(Entradas retiradas de uma coleção)

______

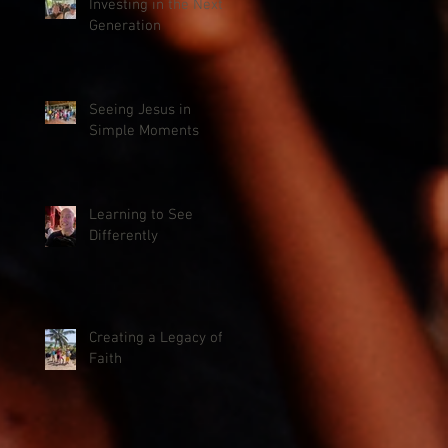
Investing in the Next
Generation
Seeing Jesus in
Simple Moments
Learning to See
Differently
Creating a Legacy of
Faith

______

EXERCÍCIO:
Devolva todas as linhas de texto das entradas acima, sem mudar nada. Deixe as imagens de fora da resposta.

RESULTADO DO EXERCÍCIO:
Investing in the Next
Generation
Seeing Jesus in
Simple Moments
Learning to See
Differently
Creating a Legacy of
Faith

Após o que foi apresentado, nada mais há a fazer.